### Exercise goal
Below are entries to be transcribed exactly; exclude the pictures from the copy.

(Pictures paired with source code)
.....
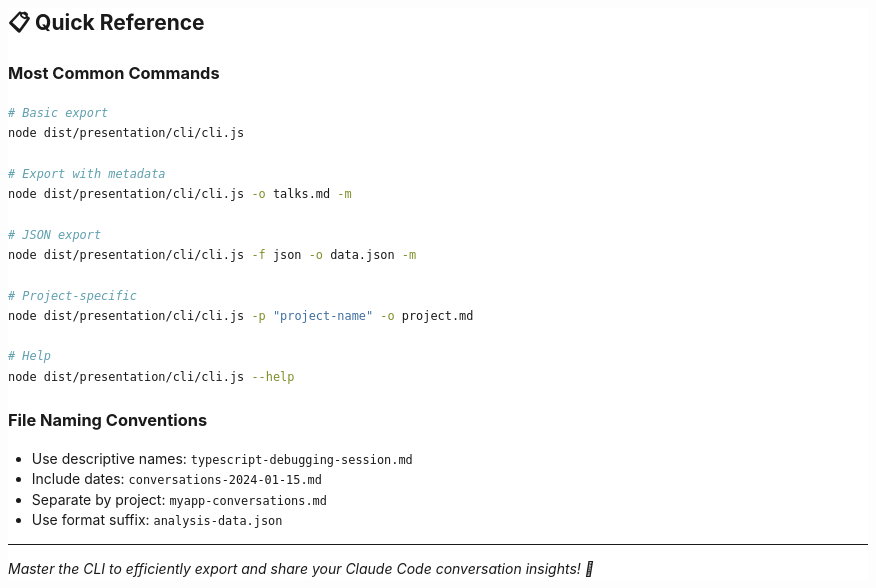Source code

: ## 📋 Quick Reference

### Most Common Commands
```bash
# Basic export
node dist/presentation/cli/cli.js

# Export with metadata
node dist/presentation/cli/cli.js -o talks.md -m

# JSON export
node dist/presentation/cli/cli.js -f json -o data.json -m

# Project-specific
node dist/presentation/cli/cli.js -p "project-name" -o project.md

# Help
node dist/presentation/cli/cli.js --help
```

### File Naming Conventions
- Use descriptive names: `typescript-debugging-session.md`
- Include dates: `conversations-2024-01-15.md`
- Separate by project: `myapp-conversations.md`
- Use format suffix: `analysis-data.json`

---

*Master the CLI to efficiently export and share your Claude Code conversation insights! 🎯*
.....
### Final answer
Source code

: ## 📋 Quick Reference

### Most Common Commands
```bash
# Basic export
node dist/presentation/cli/cli.js

# Export with metadata
node dist/presentation/cli/cli.js -o talks.md -m

# JSON export
node dist/presentation/cli/cli.js -f json -o data.json -m

# Project-specific
node dist/presentation/cli/cli.js -p "project-name" -o project.md

# Help
node dist/presentation/cli/cli.js --help
```

### File Naming Conventions
- Use descriptive names: `typescript-debugging-session.md`
- Include dates: `conversations-2024-01-15.md`
- Separate by project: `myapp-conversations.md`
- Use format suffix: `analysis-data.json`

---

*Master the CLI to efficiently export and share your Claude Code conversation insights! 🎯*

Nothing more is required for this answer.